При своем втором посещении бани Серафима пришла не одна, приведя с собой старичка-фельдшера, который, выслушав деревянной трубкой грудь и спину Меркулова-первого, с удовлетворением констатировал отсутствие в легких опасных хрипов и посоветовал для быстрейшего выздоровления запаривать зерна овса только что вскипяченным молоком и пить целебный настой теплым на ночь.
Вечером, когда целебный напиток был выпит, Серафима не сразу ушла к себе. Они довольно долго разговаривали о том о сем, причем, если Меркулов-первый как мог усердно развлекал собеседницу, то она напротив – была немногословна, но живым блеском своих глаз подтверждала явный интерес ко всему услышанному.
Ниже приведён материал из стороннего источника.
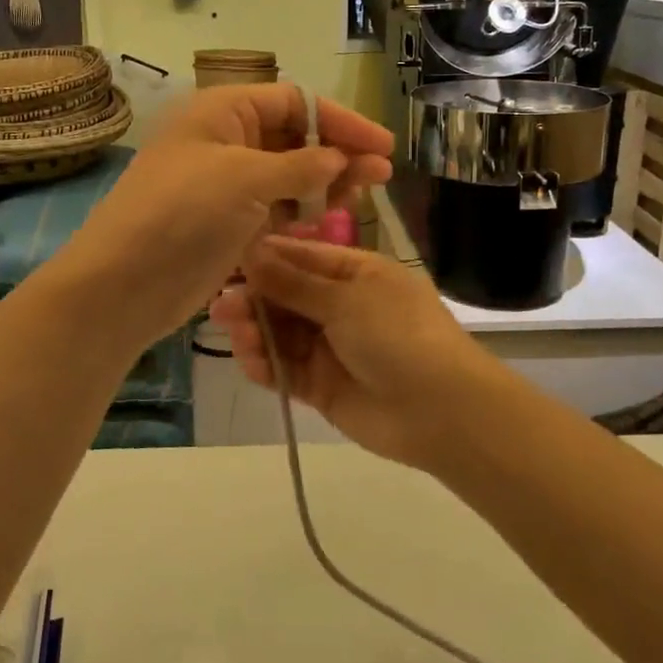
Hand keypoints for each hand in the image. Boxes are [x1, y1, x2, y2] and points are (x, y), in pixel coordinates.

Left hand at [59, 85, 392, 349]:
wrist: (125, 284)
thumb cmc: (183, 214)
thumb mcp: (246, 179)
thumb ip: (302, 166)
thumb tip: (340, 159)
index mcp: (223, 112)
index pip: (294, 102)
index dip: (340, 121)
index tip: (381, 145)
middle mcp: (226, 141)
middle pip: (294, 138)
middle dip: (338, 153)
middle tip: (381, 175)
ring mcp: (226, 185)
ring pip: (288, 175)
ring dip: (325, 183)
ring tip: (363, 197)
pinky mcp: (228, 224)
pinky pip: (275, 209)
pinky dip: (302, 212)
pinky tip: (330, 220)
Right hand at [209, 237, 494, 470]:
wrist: (441, 410)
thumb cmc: (398, 335)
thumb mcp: (346, 299)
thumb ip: (294, 282)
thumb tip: (251, 252)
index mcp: (356, 273)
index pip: (302, 256)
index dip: (265, 258)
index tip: (226, 259)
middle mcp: (342, 306)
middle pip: (286, 295)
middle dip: (255, 298)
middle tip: (221, 305)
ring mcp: (332, 347)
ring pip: (282, 333)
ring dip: (256, 331)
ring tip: (234, 333)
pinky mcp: (323, 386)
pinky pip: (287, 369)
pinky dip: (267, 365)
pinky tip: (250, 361)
Всему ли она верила? Это интересный вопрос.

В прекрасный, но, зачастую, короткий период времени, в старину именуемый «ухаживанием», когда отношения пары еще не перешли в фазу физической близости, женская сторона способна с поощряющим, чуть ли ни восторженным, интересом выслушивать любой вздор, который несет ее потенциальный партнер.
О чем она при этом думает – это ее великий секрет.
Или не думает вовсе?.
Инстинктивно играя свою роль.
Что касается Серафимы.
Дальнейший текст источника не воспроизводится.